##### 选定文本 #####

### .detach() 

- 当我们再训练网络的时候可能希望保持一部分的网络参数不变，只对其中一部分的参数进行调整
- 或者值训练部分分支网络，并不让其梯度对主网络的梯度造成影响，这时候我们就需要使用detach()函数来切断一些分支的反向传播


1. tensor.detach() creates a tensor that shares storage with tensor that does not require grad. tensor.clone()creates a copy of tensor that imitates the original tensor's requires_grad field.
You should use detach() when attempting to remove a tensor from a computation graph, and clone as a way to copy the tensor while still keeping the copy as a part of the computation graph it came from.

2. tensor.data returns a new tensor that shares storage with tensor. However, it always has requires_grad=False (even if the original tensor had requires_grad=True


http://www.bnikolic.co.uk/blog/pytorch-detach.html#:~:targetText=The%20detach()%20method%20constructs,visualised%20using%20the%20torchviz%20package.

https://www.cnblogs.com/wanghui-garcia/p/10677071.html

In [5]:
import torch

a = torch.tensor([1,2,3.], requires_grad=True)
print(a)
print(a.grad)
print('\n')

out = a.sigmoid()
print(out)
print('\n')

print(out.sum().backward())
print(a.grad)

tensor([1., 2., 3.], requires_grad=True)
None


tensor([0.7311, 0.8808, 0.9526], grad_fn=<SigmoidBackward>)


None
tensor([0.1966, 0.1050, 0.0452])


In [34]:
import torch

a = torch.tensor([1, 2, 3.], requires_grad=True)
print(a.grad)
out = a.sigmoid()
print(out)

#添加detach(),c的requires_grad为False
c = out.detach()
print(c)

#这时候没有对c进行更改，所以并不会影响backward()
out.sum().backward()
print(a.grad)

None
tensor([0.7311, 0.8808, 0.9526], grad_fn=<SigmoidBackward>)

#####

## 任务说明:
1. 判断以下三项说法是否与上面的 detach() 笔记相符：(a) detach() 生成的张量与原张量共享存储；(b) tensor.data 返回的张量会沿用原张量的 requires_grad=True；(c) 笔记建议用 clone() 把张量从计算图中移除。每项回答"是"或"否"，并引用笔记中起决定作用的原句。
2. 请接着上面的 detach() 笔记往下写，从它的最后一行之后开始。

##### 给定材料 #####

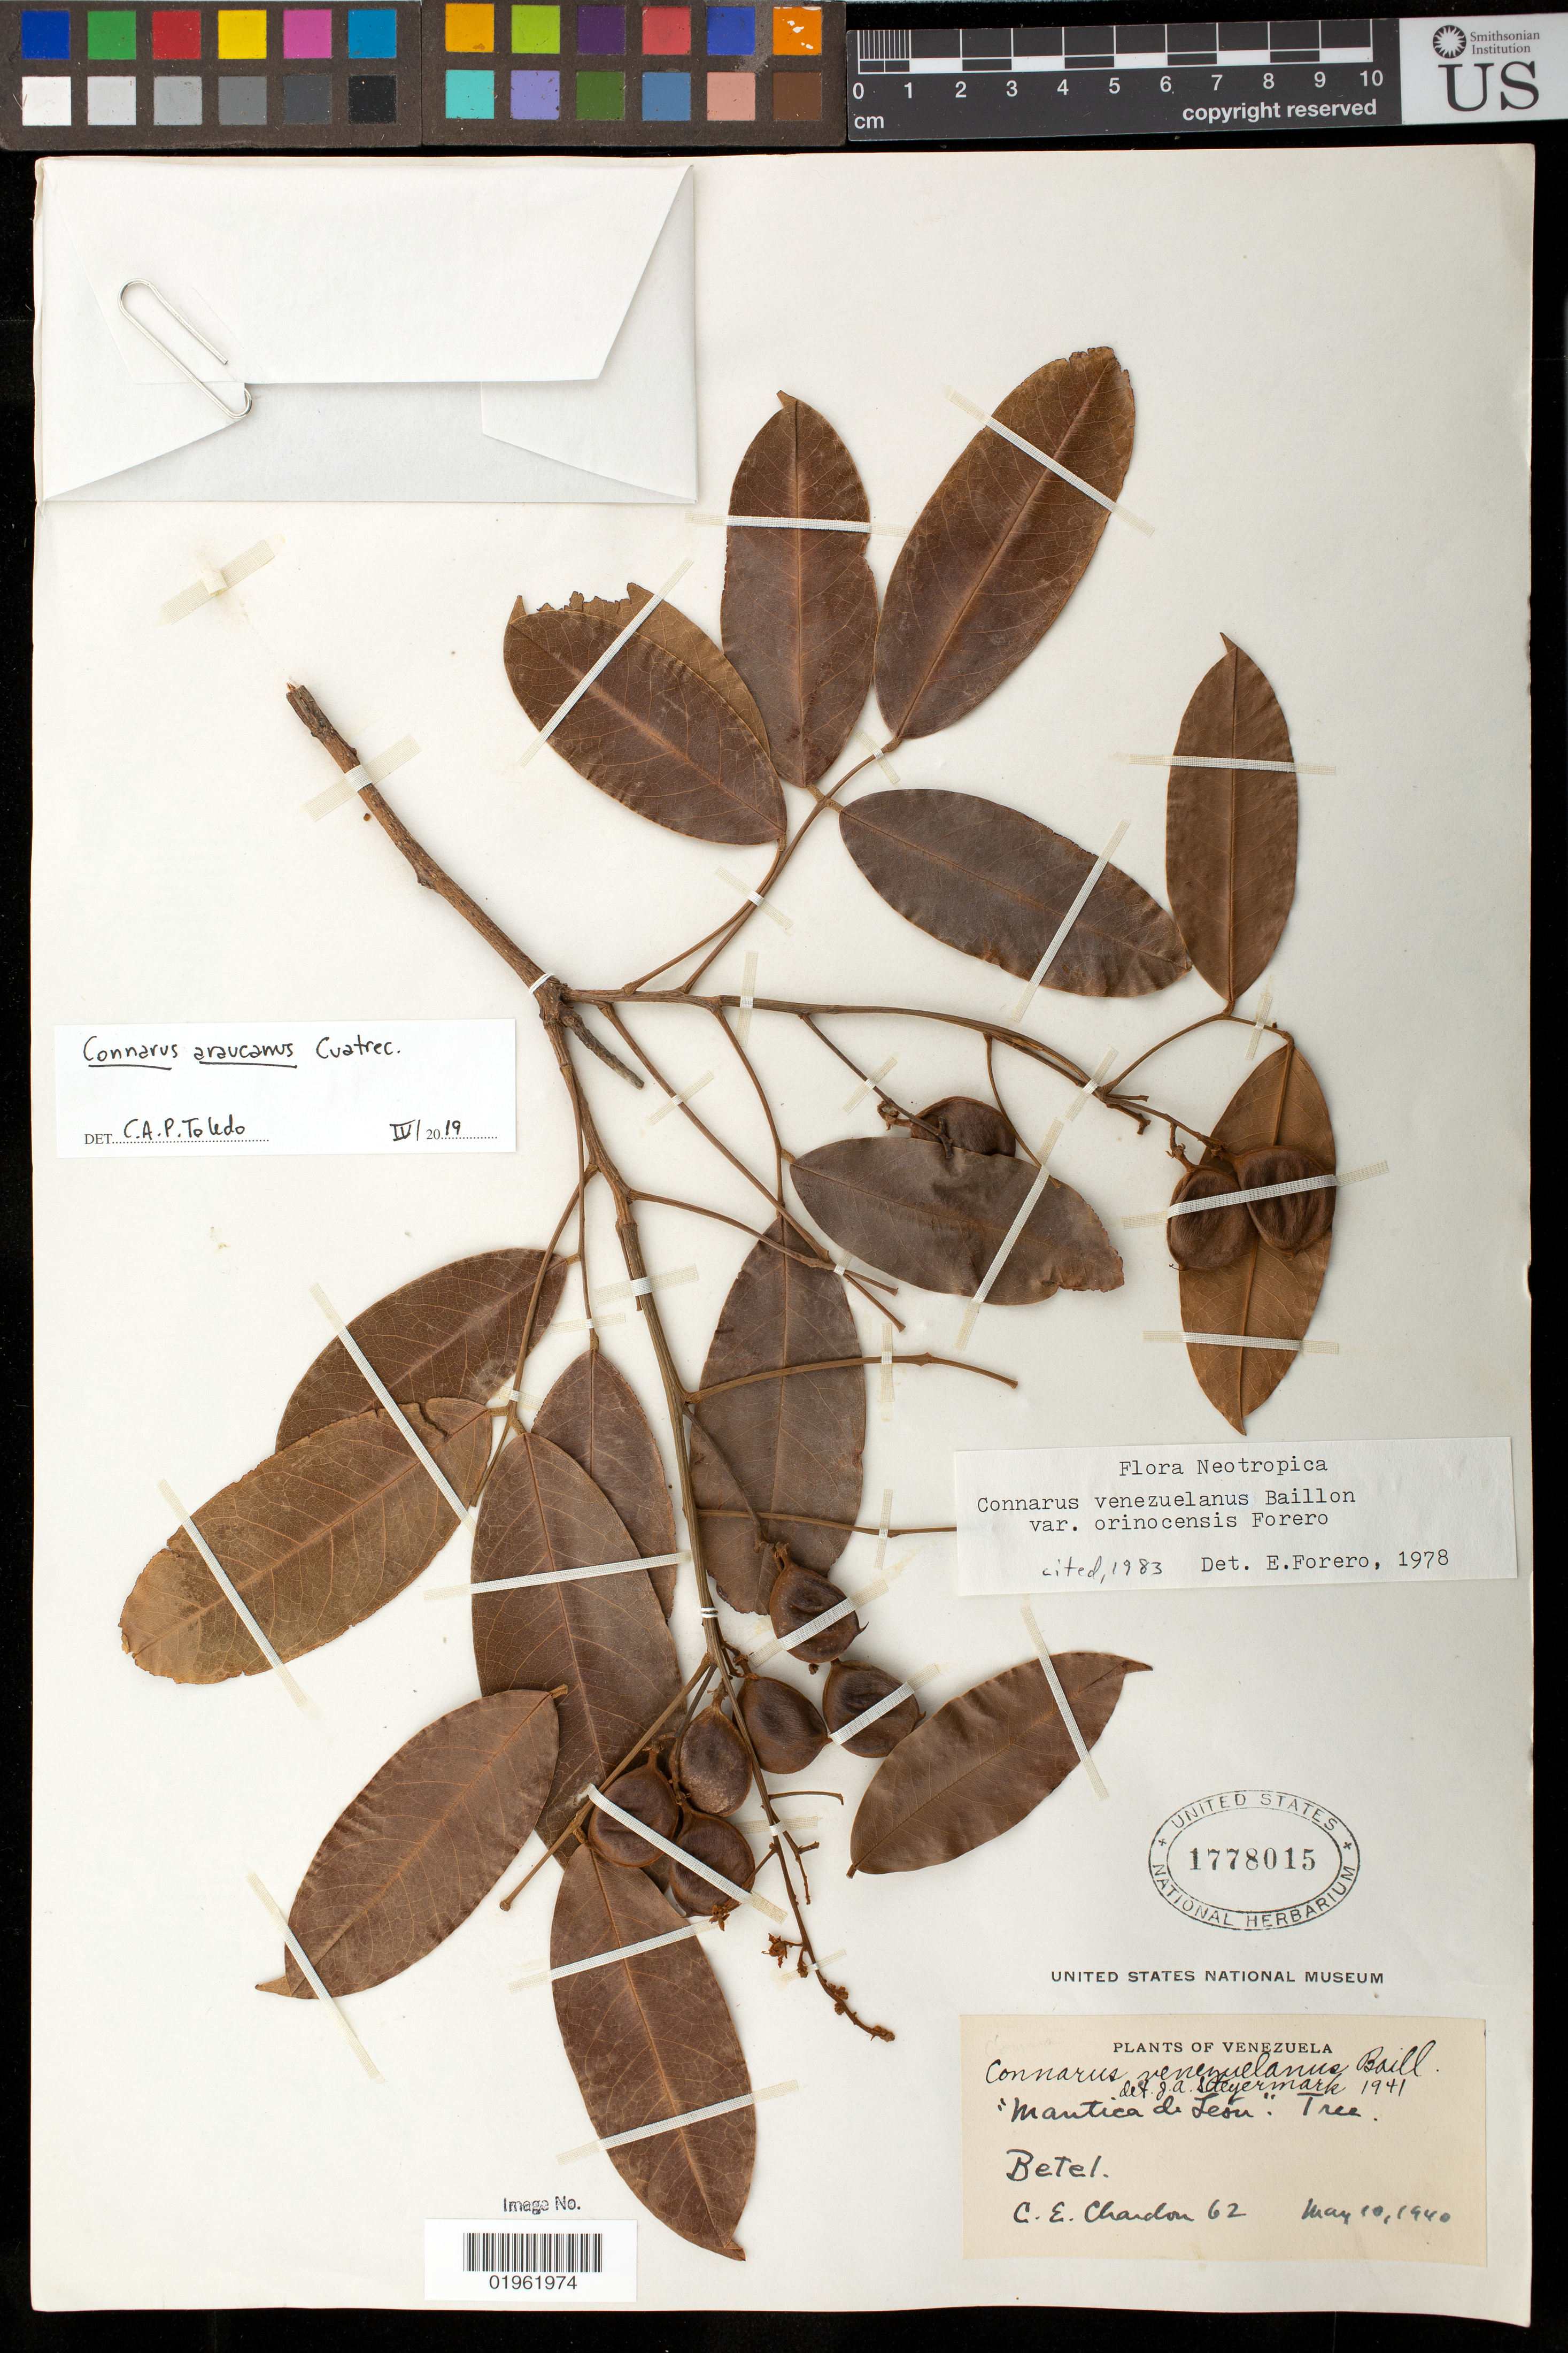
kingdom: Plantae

#####

## 参考答案:
1.
(a) 是："tensor.detach() creates a tensor that shares storage with tensor that does not require grad."
(b) 否："However, it always has requires_grad=False"
(c) 否："You should use detach() when attempting to remove a tensor from a computation graph"

2.
tensor([0.7311, 0.8808, 0.9526])
tensor([0.1966, 0.1050, 0.0452])


In [18]:
import torch

a = torch.tensor([1, 2, 3.], requires_grad=True)
print(a.grad)
out = a.sigmoid()
print(out)

#添加detach(),c的requires_grad为False
c = out.detach()
print(c)

#使用新生成的Variable进行反向传播
#可见c,out之间的区别是c是没有梯度的，out是有梯度的
#如果这里使用的是c进行sum()操作并进行backward()，则会报错
c.sum().backward()
print(a.grad)

None
tensor([0.7311, 0.8808, 0.9526], grad_fn=<SigmoidBackward>)
tensor([0.7311, 0.8808, 0.9526])


RuntimeError: element 0 of tensors does not require grad and does not have a grad_fn

In [43]:
import torch

a = torch.tensor([1, 2, 3.], requires_grad=True)
print(a.grad)
out = a.sigmoid()
print(out)

#添加detach(),c的requires_grad为False
c = out.detach()
print(c)
c.zero_() #使用in place函数对其进行修改


#会发现c的修改同时会影响out的值
print(c)
print(out)


#这时候对c进行更改，所以会影响backward()，这时候就不能进行backward()，会报错
out.sum().backward()
print(a.grad)

None
tensor([0.7311, 0.8808, 0.9526], grad_fn=<SigmoidBackward>)
tensor([0.7311, 0.8808, 0.9526])
tensor([0., 0., 0.])
tensor([0., 0., 0.], grad_fn=<SigmoidBackward>)
None


### .data

如果上面的操作使用的是.data，效果会不同：

这里的不同在于.data的修改不会被autograd追踪，这样当进行backward()时它不会报错，回得到一个错误的backward值

In [23]:
import torch

a = torch.tensor([1, 2, 3.], requires_grad=True)
print(a.grad)
out = a.sigmoid()
print(out)

c = out.data
print(c)
c.zero_() #使用in place函数对其进行修改

#会发现c的修改同时也会影响out的值
print(c)
print(out) 

#这里的不同在于.data的修改不会被autograd追踪，这样当进行backward()时它不会报错，回得到一个错误的backward值
out.sum().backward()
print(a.grad)

None
tensor([0.7311, 0.8808, 0.9526], grad_fn=<SigmoidBackward>)
tensor(2.5644, grad_fn=<SumBackward0>)
tensor([0.7311, 0.8808, 0.9526])
tensor([0., 0., 0.])
tensor([0., 0., 0.], grad_fn=<SigmoidBackward>)
tensor([0., 0., 0.])


In [24]:
import torch

a = torch.tensor([1, 2, 3.], requires_grad=True)
print(a.grad)
out = a.sigmoid().sum() #但是如果sum写在这里，而不是写在backward()前，得到的结果是正确的
print(out)


c = out.data
print(c)
c.zero_() #使用in place函数对其进行修改

#会发现c的修改同时也会影响out的值
print(c)
print(out)

#没有写在这里
out.backward()
print(a.grad)

None
tensor(2.5644, grad_fn=<SumBackward0>)
tensor(2.5644)
tensor(0.)
tensor(0., grad_fn=<SumBackward0>)
tensor([0.1966, 0.1050, 0.0452])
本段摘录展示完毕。